Clam year ringsThe prevailing theory and fear that rising global temperatures could result in permanent El Niño conditions have been called into question by an international research team on the basis of growth rings of prehistoric clams. A transition to a permanent El Niño state could have a major impact on socioeconomic and ecological systems worldwide.

Higher temperatures

The El Niño Southern Oscillation (ENSO) is characterised by unusually warm ocean temperatures in the eastern Equatorial Pacific occurring once every 2 to 7 years and lasting 9 months to 2 years. It can wreak havoc on global weather ranging from droughts in one place to torrential rainfall in another.

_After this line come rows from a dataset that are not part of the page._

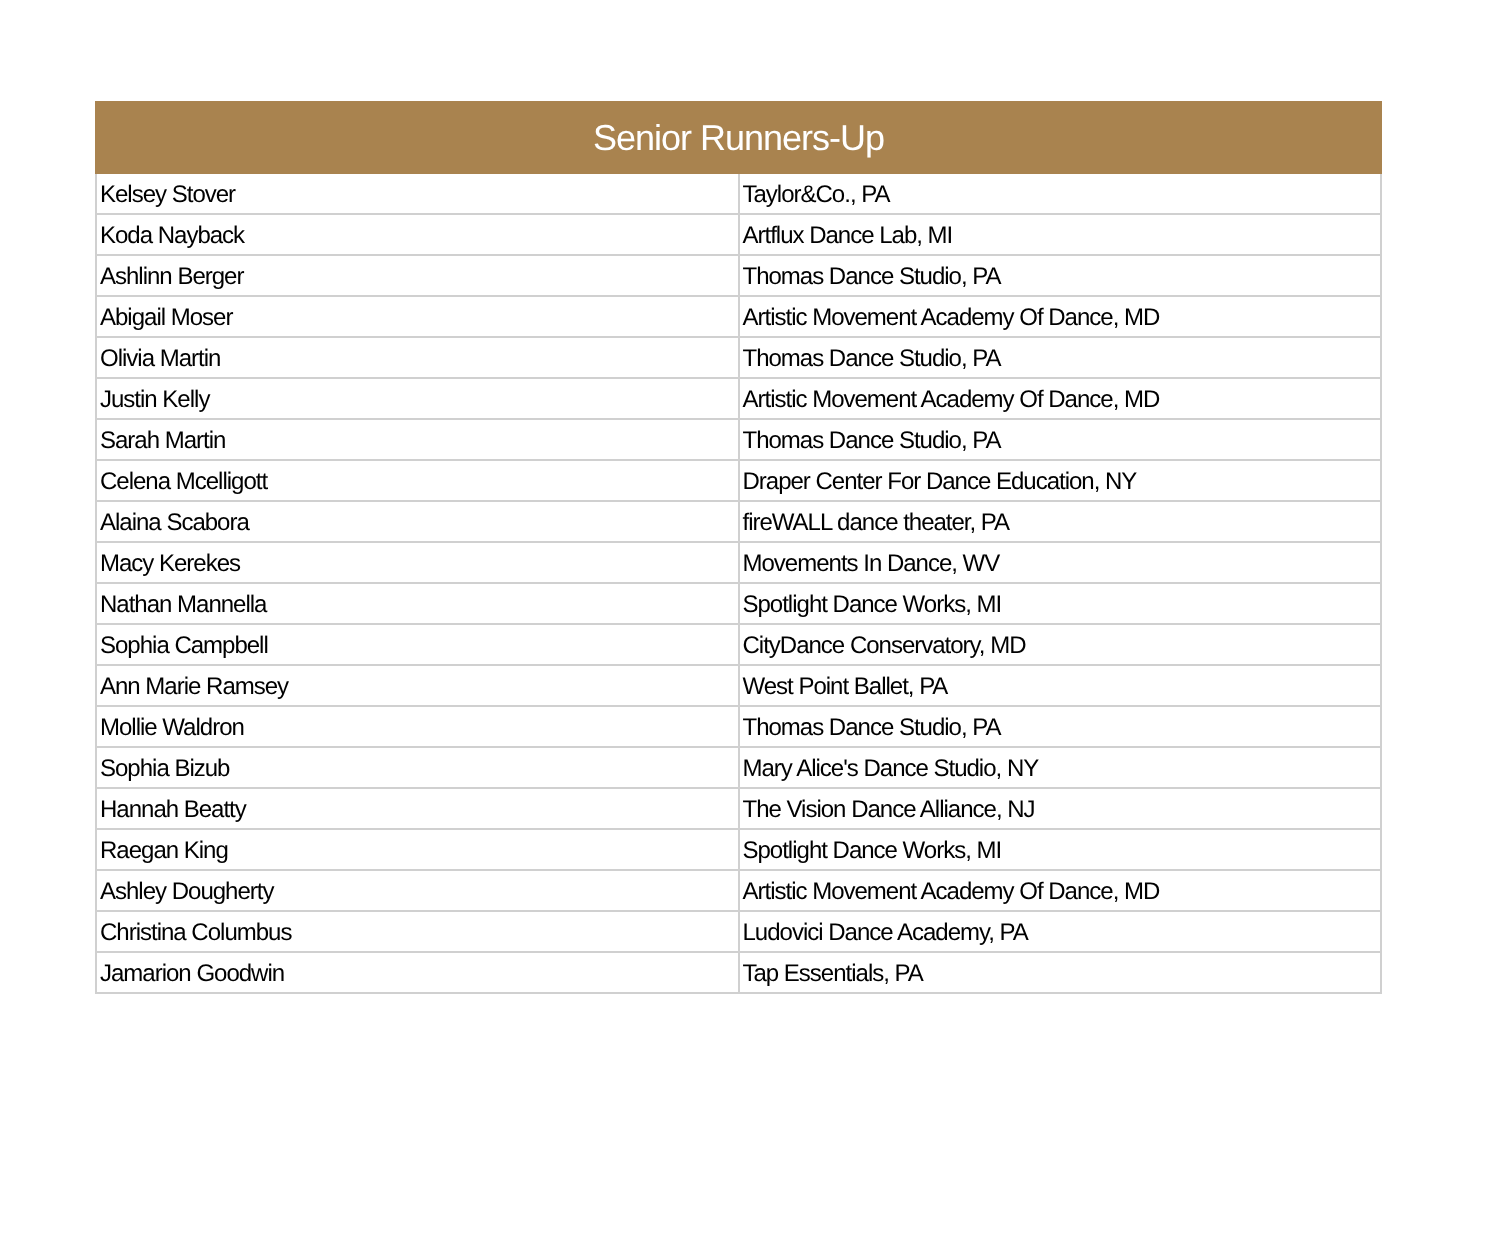| Senior Runners-Up | |
| --- | --- |
| Kelsey Stover | Taylor&Co., PA |
| Koda Nayback | Artflux Dance Lab, MI |
| Ashlinn Berger | Thomas Dance Studio, PA |
| Abigail Moser | Artistic Movement Academy Of Dance, MD |
| Olivia Martin | Thomas Dance Studio, PA |
| Justin Kelly | Artistic Movement Academy Of Dance, MD |
| Sarah Martin | Thomas Dance Studio, PA |
| Celena Mcelligott | Draper Center For Dance Education, NY |
| Alaina Scabora | fireWALL dance theater, PA |
| Macy Kerekes | Movements In Dance, WV |
| Nathan Mannella | Spotlight Dance Works, MI |
| Sophia Campbell | CityDance Conservatory, MD |
| Ann Marie Ramsey | West Point Ballet, PA |
| Mollie Waldron | Thomas Dance Studio, PA |
| Sophia Bizub | Mary Alice's Dance Studio, NY |
| Hannah Beatty | The Vision Dance Alliance, NJ |
| Raegan King | Spotlight Dance Works, MI |
| Ashley Dougherty | Artistic Movement Academy Of Dance, MD |
| Christina Columbus | Ludovici Dance Academy, PA |
| Jamarion Goodwin | Tap Essentials, PA |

Earlier this year scientists already discovered that the El Niño Southern Oscillation continued throughout the Pliocene, when temperatures were 2 to 3 degrees higher than present day. The new study published online in Geophysical Research Letters proves the same for the Eocene epoch, when Earth temperatures rose by 5 to 7 degrees and deep sea temperatures by about 4 degrees.

Growth rings

Like trees, clam shells show growth rings, wider rings for periods when circumstances were good and narrower ones that were grown in worse times. The fossilised clams that were studied were of a species that can live to be over a hundred years old. Their shells showed the scientists a two to seven year periodicity, which corresponds directly with El Niño periodicity. Fossilised driftwood found in the same sediment layer (thus of the same age) showed similar patterns.

Nothing to worry about?

These results led the team to conclude that despite the high temperatures during the Eocene the ENSO system was still active. Let’s hope ENSO will still be so kind as the planet warms. It would mean we will not have to worry about a disturbance of global hydrological cycles, on top of all the other problems associated with rising temperatures.